After your shot always remember to check the histogram and see in general if you are happy with your photo, you don’t wait to notice it is not proper when you are back home!


Step by step recap
That was quite long, I know! To help you remember all the steps you need to have your final long exposure photo, here’s a quick overview:
- Plan your shot: study in advance location and weather
- Scout the location: arrive with plenty of time ahead to find the perfect composition
- Set up: mount the camera on the tripod and refine the composition
- Remember to focus and lock the focus!
- Make a test shot (without ND filter)
- Check the histogram to make sure it’s ok
- Calculate exposure based on the filter you choose
- Take the shot and double check before heading home!

Release your creativity
Now that you have the basic, it’s time to have fun and experiment! Do not be afraid of trying something new and remember that long exposure can be used with a huge variety of landscapes, from urban to waterfalls or seascape. Remember to practice your eyes in seeing the scene with a “long exposure mindset” and understand how the photo will look like and just go out and have fun practicing.

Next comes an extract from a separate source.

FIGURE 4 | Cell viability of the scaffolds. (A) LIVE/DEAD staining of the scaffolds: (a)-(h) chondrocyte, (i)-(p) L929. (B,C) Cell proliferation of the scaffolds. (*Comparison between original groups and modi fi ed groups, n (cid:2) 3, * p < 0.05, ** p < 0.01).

Welcome to the magical world of long exposures!
I really hope this tutorial on long exposure photography will help you experimenting with something new and eventually lets you discover a passion for a new photographic genre and, please let me know in the comment section if you have any question!
Long exposure common FAQ
How long is a long exposure photo?
Long exposure photography involves taking photos over a much longer period than usual in order to achieve movement. To see the desired result, you need to leave the shutter open for a certain amount of time. Usually in photography it is considered a long exposure when the shutter speed is lower than 1 second.
Can I do long exposure during the day?
Yes, but you will definitely need an ND filter with a strong stop value, like an ND 10 stop. Otherwise, you can also set a smaller aperture on your camera (like f/22), but this is not fully recommended as you will lose quality due to optical diffraction, an ND filter is the best option.
Can long exposure damage the sensor?
Long exposure can potentially hurt a digital camera if it causes the camera’s sensor to overheat, however, the majority of modern digital cameras have built-in safety features that prevent overheating during long exposures, so the camera stays safe. Also, the camera sensor usually can overheat after very long exposures, like 30 minutes, and you will never have such a long exposure time for a correct photo, this will not happen with an exposure of a few minutes that won’t damage the sensor.
Can long exposure drain the battery?
Yes, long exposures can drain the camera’s battery quickly, which can be a problem if you’re out shooting. Make sure to have some spare batteries with you (I usually bring at least two) to avoid disappointment.
Why is my camera display all black after putting on the ND filter?
When you mount the ND filter in front of your camera the Live View will turn black, but don’t worry, the camera will register all the information anyway, you just need to create the composition and focus properly before putting on the filter.
Why is my photo all white/black?
Unfortunately, in this case the exposure was not correct and you either over or under exposed the picture. You might need to calculate the exposure again and repeat the process.